Total the lines of the listing below that hold the word "contrast". Output nothing except that number.

**SUPPLIED DATA:**
---
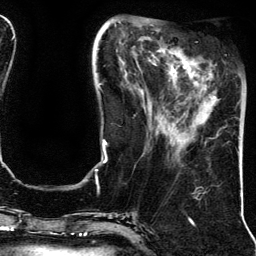
Breast MRI (dynamic contrast-enhanced), one axial slice; slice 46 of 134 in the series (ordered by position); cropped to one breast; dynamic contrast-enhanced series, time point 2 of 5 at this slice position (early post-contrast); 3 T; TE 4.2 ms, TR 7.9 ms; 256 × 256 image matrix, field of view 200 × 200 mm. Female patient.
Structures marked on this image (semi-automatic segmentation, software-assisted and operator-edited):
- enhancing-tissue mask used for the functional tumour volume (all voxels passing the contrast-enhancement thresholds inside the analysis volume; usually the tumour): box from (x=195, y=72) to (x=205, y=80) px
---
**PROBLEM SOLUTION:** 2